Notices and reporting

Trustees and members need to ensure they comply with all the notice requirements, including member statements, income stream documentation, investment strategies, s 290-170 notices advising of intent to claim a deduction for a personal contribution, elections under the small business retirement exemption and SG statements where an employer has an SG charge liability.
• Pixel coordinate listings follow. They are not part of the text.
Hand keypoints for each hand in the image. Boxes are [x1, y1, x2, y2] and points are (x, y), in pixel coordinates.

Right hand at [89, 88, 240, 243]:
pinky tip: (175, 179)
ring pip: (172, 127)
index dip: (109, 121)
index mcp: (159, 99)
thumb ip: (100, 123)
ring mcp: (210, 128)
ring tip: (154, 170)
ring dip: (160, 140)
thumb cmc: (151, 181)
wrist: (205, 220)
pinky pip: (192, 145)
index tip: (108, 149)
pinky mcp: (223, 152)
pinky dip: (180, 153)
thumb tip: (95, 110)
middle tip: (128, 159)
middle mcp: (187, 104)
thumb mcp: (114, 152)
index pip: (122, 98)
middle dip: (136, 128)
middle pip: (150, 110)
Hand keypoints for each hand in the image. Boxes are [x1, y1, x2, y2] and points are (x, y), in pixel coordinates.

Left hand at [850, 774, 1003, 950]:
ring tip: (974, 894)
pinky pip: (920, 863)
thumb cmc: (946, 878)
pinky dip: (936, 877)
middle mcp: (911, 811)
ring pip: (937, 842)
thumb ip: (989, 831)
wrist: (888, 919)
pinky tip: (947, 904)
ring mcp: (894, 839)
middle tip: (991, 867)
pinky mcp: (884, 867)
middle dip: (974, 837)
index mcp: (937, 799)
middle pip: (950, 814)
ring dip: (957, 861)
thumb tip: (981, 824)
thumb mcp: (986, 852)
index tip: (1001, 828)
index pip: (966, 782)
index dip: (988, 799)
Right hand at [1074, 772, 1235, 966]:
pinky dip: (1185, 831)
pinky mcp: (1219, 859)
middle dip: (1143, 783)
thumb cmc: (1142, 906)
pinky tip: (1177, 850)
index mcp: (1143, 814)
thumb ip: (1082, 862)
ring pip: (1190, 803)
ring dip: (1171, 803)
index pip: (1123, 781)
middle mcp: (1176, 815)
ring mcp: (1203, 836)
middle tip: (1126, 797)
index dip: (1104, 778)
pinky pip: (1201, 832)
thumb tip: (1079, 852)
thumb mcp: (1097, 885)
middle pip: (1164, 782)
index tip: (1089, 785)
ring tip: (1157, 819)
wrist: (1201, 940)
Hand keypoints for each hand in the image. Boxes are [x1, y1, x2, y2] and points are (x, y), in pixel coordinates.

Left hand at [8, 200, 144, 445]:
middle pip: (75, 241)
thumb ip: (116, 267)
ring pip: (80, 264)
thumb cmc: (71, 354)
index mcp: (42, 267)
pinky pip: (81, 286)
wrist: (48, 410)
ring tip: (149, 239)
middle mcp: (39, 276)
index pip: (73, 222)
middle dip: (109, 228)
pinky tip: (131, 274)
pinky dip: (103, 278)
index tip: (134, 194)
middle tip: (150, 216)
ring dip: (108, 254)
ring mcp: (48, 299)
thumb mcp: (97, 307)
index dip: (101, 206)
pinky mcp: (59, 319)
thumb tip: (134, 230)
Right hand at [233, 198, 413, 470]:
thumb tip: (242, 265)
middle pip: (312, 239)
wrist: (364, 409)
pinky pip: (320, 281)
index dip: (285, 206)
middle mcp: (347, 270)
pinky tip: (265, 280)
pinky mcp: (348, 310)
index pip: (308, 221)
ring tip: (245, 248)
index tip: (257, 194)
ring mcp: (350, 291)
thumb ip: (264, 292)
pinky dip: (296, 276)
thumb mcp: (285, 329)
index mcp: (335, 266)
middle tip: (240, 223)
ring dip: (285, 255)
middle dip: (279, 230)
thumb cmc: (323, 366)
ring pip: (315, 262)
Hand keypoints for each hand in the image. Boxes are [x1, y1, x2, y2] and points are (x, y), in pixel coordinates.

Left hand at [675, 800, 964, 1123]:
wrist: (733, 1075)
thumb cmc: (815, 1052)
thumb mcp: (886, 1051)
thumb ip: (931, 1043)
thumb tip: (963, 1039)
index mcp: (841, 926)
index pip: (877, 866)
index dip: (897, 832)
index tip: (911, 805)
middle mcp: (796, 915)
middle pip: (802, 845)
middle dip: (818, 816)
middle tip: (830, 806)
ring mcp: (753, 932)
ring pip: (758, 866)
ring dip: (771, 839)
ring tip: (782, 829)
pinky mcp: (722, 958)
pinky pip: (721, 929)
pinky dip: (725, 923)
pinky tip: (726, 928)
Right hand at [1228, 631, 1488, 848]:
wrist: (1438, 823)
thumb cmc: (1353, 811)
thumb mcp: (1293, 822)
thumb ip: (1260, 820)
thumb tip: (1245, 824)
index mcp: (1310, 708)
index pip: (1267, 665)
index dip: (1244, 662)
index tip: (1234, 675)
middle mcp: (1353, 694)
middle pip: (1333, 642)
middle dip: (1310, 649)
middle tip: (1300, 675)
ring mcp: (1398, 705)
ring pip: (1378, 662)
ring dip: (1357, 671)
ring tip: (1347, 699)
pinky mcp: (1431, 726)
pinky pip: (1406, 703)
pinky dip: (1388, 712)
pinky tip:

Then there is the array of reporting obligations through SuperStream, STP reporting, the use of the ATO’s Small Business Superannuation Clearing House (SBSCH) or commercial clearing houses, annual accounts and audit reports, the transfer balance account report (TBAR), reporting excess contributions and commutation authorities.

Final observations

The above lists provide an insight into how ridiculously complex our superannuation laws and regulations have become. Reform is vital for the long term sustainability of, and confidence in, our system, if the majority of Australians are to fund their own retirement. The Tax Institute’s The Case for Change will contain a number of suggested pathways for the Government to remove barriers to saving for our retirement, provide greater support for those most vulnerable in our society and strip away the complexity. Super isn’t that super after all.